Norway jails researcher who let Iranians use microscope

A researcher may have aided Iran’s nuclear weapons programme with unauthorised access, but his sentence was softened due to ‘deficient’ university routines

November 14, 2022
Source: iStock
NTNU main building, Trondheim

A German-Iranian researcher has been sentenced to eight months in prison for letting four Iranian PhD students use a microscope without a licence, breaking technology export and sanctions laws.

The breaches happened in late 2018 and early 2019, when the researcher allowed the students to use a scanning electron microscope at the Norwegian University of Science and Technology (NTNU) without a licence from the Ministry of Foreign Affairs.

Judges at Oslo District Court sentenced him to eight months in prison, after reducing his sentence by four months because of “deficient routines” at NTNU’s department of mechanical engineering and production, such as a lack of clear guidelines or controls on use of the microscope, according to their ruling.
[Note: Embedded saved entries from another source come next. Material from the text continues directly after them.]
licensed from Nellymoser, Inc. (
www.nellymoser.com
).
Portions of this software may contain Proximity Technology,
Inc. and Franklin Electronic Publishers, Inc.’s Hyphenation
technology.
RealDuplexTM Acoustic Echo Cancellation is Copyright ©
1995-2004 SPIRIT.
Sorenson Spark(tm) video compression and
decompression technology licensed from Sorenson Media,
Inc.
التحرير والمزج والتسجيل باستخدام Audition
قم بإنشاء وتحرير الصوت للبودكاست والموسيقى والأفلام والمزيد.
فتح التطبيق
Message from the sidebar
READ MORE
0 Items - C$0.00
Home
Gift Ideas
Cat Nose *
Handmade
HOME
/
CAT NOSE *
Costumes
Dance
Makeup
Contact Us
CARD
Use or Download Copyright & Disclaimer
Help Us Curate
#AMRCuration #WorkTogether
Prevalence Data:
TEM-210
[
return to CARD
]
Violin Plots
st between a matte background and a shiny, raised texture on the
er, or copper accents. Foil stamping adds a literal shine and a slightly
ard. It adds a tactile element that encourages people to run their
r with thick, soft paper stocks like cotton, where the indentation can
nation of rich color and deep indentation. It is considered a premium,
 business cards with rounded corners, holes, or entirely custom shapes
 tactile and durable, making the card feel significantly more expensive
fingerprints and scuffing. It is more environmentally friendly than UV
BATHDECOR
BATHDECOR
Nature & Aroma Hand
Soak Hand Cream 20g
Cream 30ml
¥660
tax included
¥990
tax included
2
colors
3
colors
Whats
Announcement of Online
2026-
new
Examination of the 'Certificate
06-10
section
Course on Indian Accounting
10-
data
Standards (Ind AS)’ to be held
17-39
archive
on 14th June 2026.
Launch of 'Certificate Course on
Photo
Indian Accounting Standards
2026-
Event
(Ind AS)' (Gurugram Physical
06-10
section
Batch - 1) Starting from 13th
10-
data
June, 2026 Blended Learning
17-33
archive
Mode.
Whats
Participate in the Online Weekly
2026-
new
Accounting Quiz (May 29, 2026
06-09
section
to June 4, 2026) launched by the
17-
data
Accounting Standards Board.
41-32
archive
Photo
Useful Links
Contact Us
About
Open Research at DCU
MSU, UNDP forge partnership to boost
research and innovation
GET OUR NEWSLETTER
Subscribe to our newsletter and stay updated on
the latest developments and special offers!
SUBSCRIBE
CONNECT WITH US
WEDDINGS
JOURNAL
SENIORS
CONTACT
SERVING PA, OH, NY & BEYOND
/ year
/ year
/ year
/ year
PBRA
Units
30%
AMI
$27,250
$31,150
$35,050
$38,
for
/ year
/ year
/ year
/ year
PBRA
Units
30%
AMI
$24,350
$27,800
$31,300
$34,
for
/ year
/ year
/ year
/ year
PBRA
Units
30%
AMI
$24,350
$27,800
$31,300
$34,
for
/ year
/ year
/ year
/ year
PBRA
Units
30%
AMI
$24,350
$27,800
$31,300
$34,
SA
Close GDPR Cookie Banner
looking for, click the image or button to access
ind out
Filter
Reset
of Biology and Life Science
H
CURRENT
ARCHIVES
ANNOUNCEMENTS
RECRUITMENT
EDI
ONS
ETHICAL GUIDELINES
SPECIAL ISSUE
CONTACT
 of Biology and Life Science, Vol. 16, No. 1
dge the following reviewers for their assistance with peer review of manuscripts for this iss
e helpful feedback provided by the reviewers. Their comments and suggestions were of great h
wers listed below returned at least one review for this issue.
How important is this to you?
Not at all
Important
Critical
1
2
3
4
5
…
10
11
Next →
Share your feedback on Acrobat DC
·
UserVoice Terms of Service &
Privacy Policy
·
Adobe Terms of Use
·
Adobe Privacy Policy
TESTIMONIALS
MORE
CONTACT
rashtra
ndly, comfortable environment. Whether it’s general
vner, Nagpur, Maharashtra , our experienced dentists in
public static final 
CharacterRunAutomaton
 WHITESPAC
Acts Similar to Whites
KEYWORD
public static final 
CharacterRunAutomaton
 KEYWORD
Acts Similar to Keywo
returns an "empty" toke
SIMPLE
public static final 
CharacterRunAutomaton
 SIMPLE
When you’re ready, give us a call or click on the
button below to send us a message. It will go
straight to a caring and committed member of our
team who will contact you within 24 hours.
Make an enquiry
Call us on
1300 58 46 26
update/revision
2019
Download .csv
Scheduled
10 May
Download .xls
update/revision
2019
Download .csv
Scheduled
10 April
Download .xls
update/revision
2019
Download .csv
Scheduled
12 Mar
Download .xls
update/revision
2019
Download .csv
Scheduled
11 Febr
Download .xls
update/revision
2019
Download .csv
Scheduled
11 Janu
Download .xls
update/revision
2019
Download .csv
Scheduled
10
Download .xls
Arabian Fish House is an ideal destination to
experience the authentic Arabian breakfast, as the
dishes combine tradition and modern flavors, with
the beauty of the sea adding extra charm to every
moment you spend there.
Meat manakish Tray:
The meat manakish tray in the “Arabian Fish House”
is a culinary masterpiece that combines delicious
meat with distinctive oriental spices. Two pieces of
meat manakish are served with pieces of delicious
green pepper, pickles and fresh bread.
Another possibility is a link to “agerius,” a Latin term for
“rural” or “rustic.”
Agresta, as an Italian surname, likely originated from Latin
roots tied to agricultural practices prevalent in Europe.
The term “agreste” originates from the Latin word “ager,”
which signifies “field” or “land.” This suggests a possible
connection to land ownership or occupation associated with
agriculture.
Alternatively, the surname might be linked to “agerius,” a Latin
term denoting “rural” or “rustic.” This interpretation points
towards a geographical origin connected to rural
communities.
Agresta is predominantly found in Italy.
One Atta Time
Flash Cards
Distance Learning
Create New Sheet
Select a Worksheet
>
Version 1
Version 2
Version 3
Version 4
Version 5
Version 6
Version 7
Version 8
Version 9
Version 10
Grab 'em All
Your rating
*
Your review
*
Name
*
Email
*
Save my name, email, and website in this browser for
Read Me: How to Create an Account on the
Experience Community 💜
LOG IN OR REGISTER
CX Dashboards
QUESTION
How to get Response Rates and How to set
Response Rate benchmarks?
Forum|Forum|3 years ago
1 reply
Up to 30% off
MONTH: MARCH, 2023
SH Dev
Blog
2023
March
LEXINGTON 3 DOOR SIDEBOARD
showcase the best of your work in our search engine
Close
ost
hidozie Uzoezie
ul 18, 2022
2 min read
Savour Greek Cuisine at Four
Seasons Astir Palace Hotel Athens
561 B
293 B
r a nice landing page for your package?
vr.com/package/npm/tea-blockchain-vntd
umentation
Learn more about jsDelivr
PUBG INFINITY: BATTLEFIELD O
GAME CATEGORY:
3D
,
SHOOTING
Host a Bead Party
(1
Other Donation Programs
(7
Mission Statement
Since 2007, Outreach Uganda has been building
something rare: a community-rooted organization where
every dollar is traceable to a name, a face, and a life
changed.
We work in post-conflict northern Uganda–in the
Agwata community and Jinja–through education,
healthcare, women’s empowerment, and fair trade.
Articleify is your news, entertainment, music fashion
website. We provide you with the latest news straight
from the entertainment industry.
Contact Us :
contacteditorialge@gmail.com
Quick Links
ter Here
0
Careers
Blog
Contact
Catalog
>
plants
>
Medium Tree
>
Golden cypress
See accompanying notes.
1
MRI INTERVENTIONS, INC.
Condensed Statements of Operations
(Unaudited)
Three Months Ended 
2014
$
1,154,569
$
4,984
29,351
He was expected to submit an appeal but, if that is unsuccessful, he is likely to serve half of his sentence behind bars, and half in the community, as long as he does not reoffend.

“The ruling in the case clearly expresses that [the researcher] has abused the trust inherent in his position by his actions and thereby deprived NTNU and the Ministry of Foreign Affairs of the opportunity to carry out export controls,” Olav Bolland, dean of the NTNU Faculty of Engineering, told Times Higher Education.

The researcher, who is currently working at a university in Qatar, may have helped advance Iran’s nuclear weapons programme by letting the students use the microscope to examine metal alloys with potential military applications, the judges said. His sentence is probationary and he did not react to the verdict when contacted by THE.

He told senior staff in advance about three of the four visiting students, but their unlicensed use of the equipment only became known when a colleague complained that the nanomechanical laboratory was too busy.

Senior staff then barred him from using the laboratory, told the police, and asked a large local law firm to investigate the circumstances, eventually concluding that he had breached his contract with the university.

The law firm, Simonsen Vogt Wiig, said in its report to the university that there was “a clear need to clarify which routines/guidelines apply to the reception of visitors, who can approve such visits, who will take care of the practicalities, etc”.

Professor Bolland said that since the case was uncovered the department had “worked actively to improve how we generally work with security, and we have worked on, among other things, routines and procedures to make it clear where the boundaries are with regard to export control”.

The Norwegian government is putting the finishing touches to national guidelines on research security, after universities warned its rules must keep step with those in the European Union.